I had the opportunity to visit an active solar farm in Powhatan County. No panels were visible from the main road. From a building in the middle of farm, all I could see were acres of buffer land. On that visit, I learned about the strict environmental regulations solar projects must meet and heard for myself how quiet a solar farm is. It made me confident that the three acres of buffer planned around my home would be more than enough for our privacy and views. My wife and baby daughter will be home throughout the construction and operation of Randolph Solar. We’re not worried about being disturbed.
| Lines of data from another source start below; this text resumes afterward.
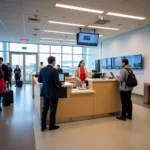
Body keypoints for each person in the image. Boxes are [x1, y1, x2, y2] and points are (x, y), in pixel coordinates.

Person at [38, 56, 62, 132]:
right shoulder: (55, 71)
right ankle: (51, 125)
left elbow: (39, 80)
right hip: (53, 93)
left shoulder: (42, 69)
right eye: (55, 61)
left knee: (45, 109)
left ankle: (43, 126)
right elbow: (57, 83)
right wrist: (61, 84)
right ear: (53, 62)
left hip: (45, 92)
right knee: (52, 109)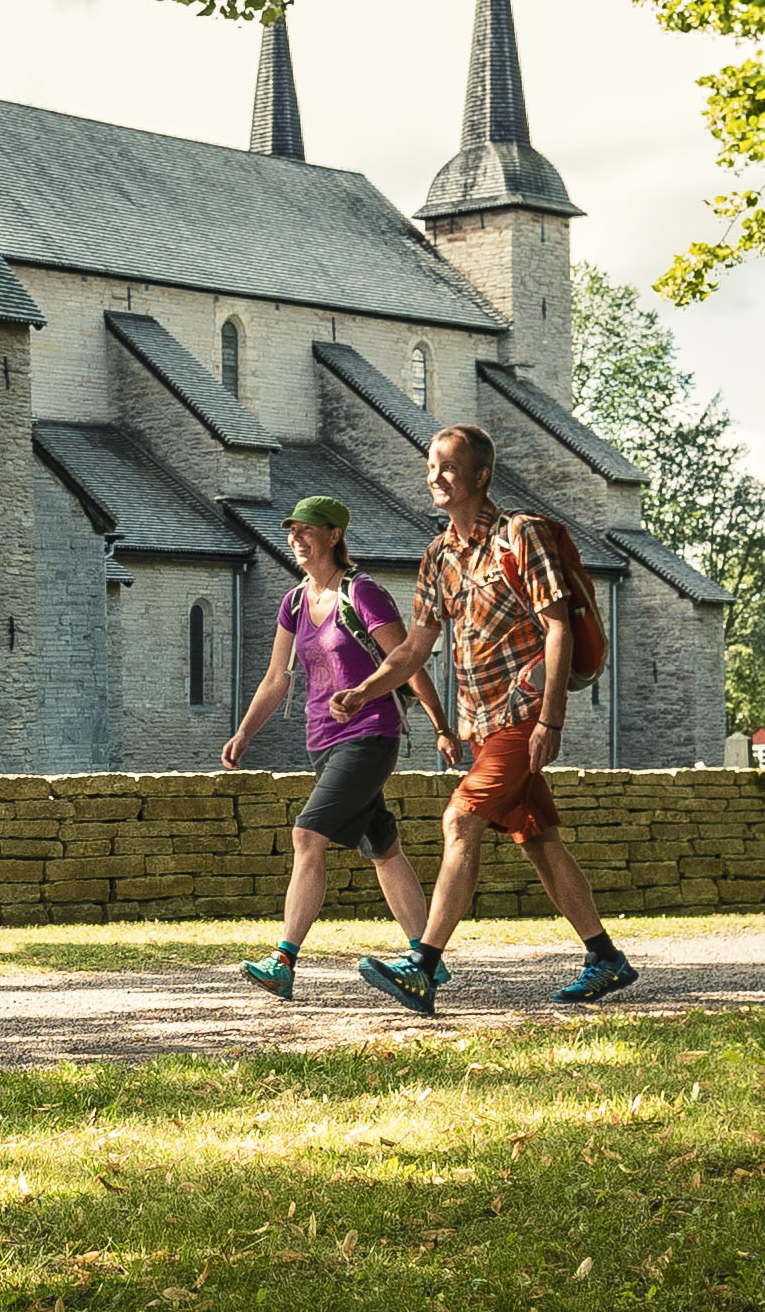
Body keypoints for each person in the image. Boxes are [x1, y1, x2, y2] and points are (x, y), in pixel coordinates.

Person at [333, 424, 636, 1013]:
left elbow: (558, 628)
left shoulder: (519, 537)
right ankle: (605, 957)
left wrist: (551, 720)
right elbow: (416, 649)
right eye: (430, 467)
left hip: (524, 716)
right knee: (540, 840)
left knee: (460, 819)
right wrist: (366, 689)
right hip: (483, 725)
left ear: (480, 475)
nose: (435, 477)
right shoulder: (437, 557)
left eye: (448, 467)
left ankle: (422, 965)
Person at [222, 496, 450, 998]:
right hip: (322, 742)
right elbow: (276, 679)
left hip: (370, 732)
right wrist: (244, 733)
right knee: (383, 848)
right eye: (291, 531)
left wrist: (441, 726)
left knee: (307, 835)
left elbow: (407, 659)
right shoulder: (294, 602)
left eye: (307, 530)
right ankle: (426, 956)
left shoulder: (362, 592)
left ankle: (284, 959)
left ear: (333, 535)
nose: (296, 539)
My grandfather and aunt are leasing 450 combined acres of their land too. Randolph Solar won’t use all of it. Some will be left for buffers or wetland and wildlife protection, and we’ll still get paid for leasing it. I’m an avid deer hunter, deeply committed to land stewardship. I am confident that enough land will remain untouched so as not to harm wildlife populations.

Unfortunately, there’s no way of keeping some from spreading misinformation about solar. As a father, I would never agree to surround my home with anything I thought would harm my family. I’m a part of this solar project to benefit my family. I hope people stick to looking at facts and science and listening to the voices of us who are directly involved when they form their opinions.